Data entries
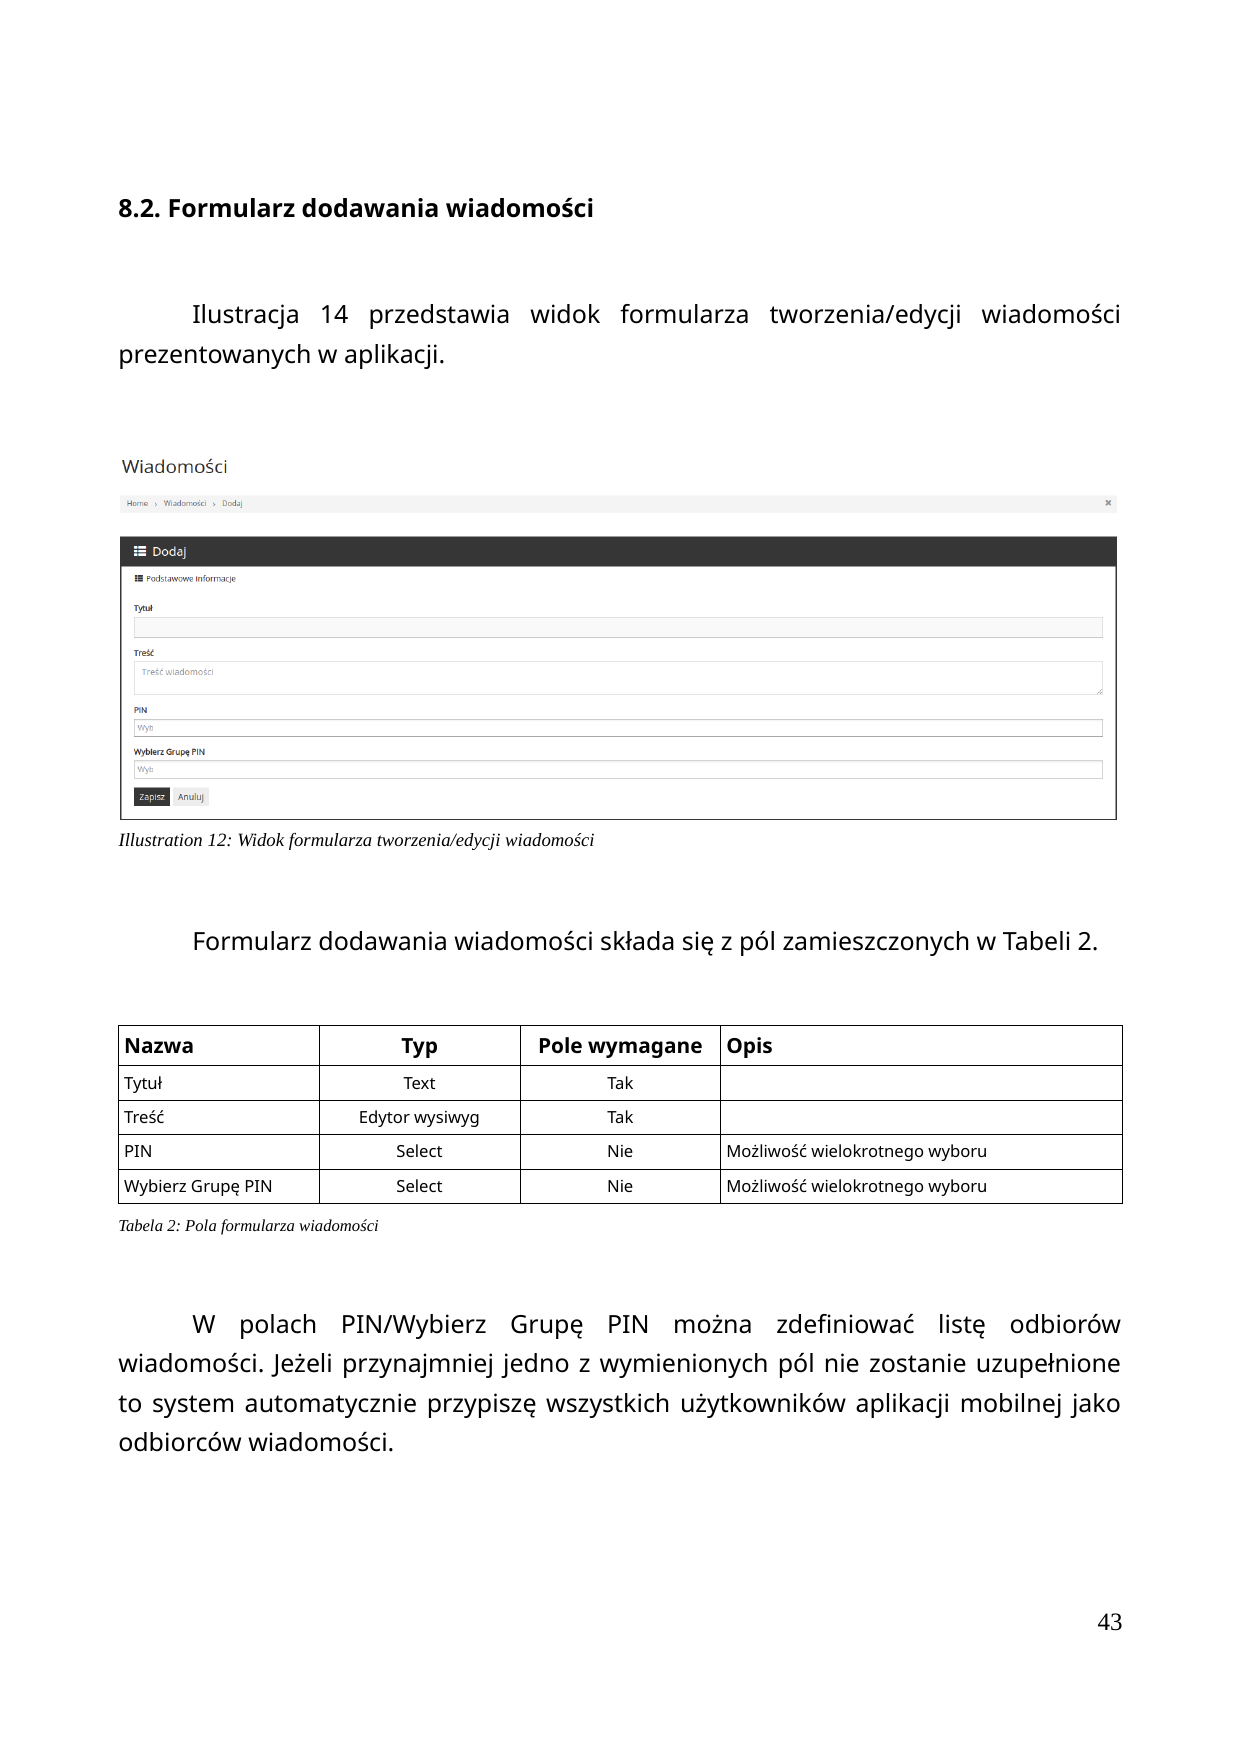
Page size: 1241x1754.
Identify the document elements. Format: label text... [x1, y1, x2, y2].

table_cell Wybierz Grupę PIN [119, 1170, 319, 1203]
text Tabela 2: Pola formularza wiadomości [118, 1216, 1122, 1235]
table_cell [721, 1101, 1122, 1134]
text Ilustracja 14 przedstawia widok formularza tworzenia/edycji wiadomości prezentowanych w aplikacji. [118, 297, 1122, 370]
table_header Typ [320, 1026, 520, 1065]
picture [118, 451, 1122, 824]
text W polach PIN/Wybierz Grupę PIN można zdefiniować listę odbiorów wiadomości. Jeżeli przynajmniej jedno z wymienionych pól nie zostanie uzupełnione to system automatycznie przypiszę wszystkich użytkowników aplikacji mobilnej jako odbiorców wiadomości. [118, 1307, 1122, 1458]
table_cell Select [320, 1135, 520, 1168]
table_cell Możliwość wielokrotnego wyboru [721, 1135, 1122, 1168]
table_cell Tytuł [119, 1066, 319, 1100]
text Illustration 12: Widok formularza tworzenia/edycji wiadomości [118, 824, 1122, 852]
table_cell Tak [521, 1066, 720, 1100]
table_cell Możliwość wielokrotnego wyboru [721, 1170, 1122, 1203]
table_cell Nie [521, 1135, 720, 1168]
table_header Opis [721, 1026, 1122, 1065]
subtitle 8.2. Formularz dodawania wiadomości [118, 191, 1122, 225]
table_cell Select [320, 1170, 520, 1203]
table_cell Treść [119, 1101, 319, 1134]
table_cell Nie [521, 1170, 720, 1203]
table_cell Edytor wysiwyg [320, 1101, 520, 1134]
table_cell [721, 1066, 1122, 1100]
text Formularz dodawania wiadomości składa się z pól zamieszczonych w Tabeli 2. [118, 924, 1122, 958]
table_cell Tak [521, 1101, 720, 1134]
table_cell Text [320, 1066, 520, 1100]
table_header Pole wymagane [521, 1026, 720, 1065]
table_cell PIN [119, 1135, 319, 1168]
table_header Nazwa [119, 1026, 319, 1065]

Stated problem: Select each row in which the word "Wybierz" appears, matching uppercase and lowercase letters exactly.

Final result:
table_cell Wybierz Grupę PIN [119, 1170, 319, 1203]
text W polach PIN/Wybierz Grupę PIN można zdefiniować listę odbiorów wiadomości. Jeżeli przynajmniej jedno z wymienionych pól nie zostanie uzupełnione to system automatycznie przypiszę wszystkich użytkowników aplikacji mobilnej jako odbiorców wiadomości. [118, 1307, 1122, 1458]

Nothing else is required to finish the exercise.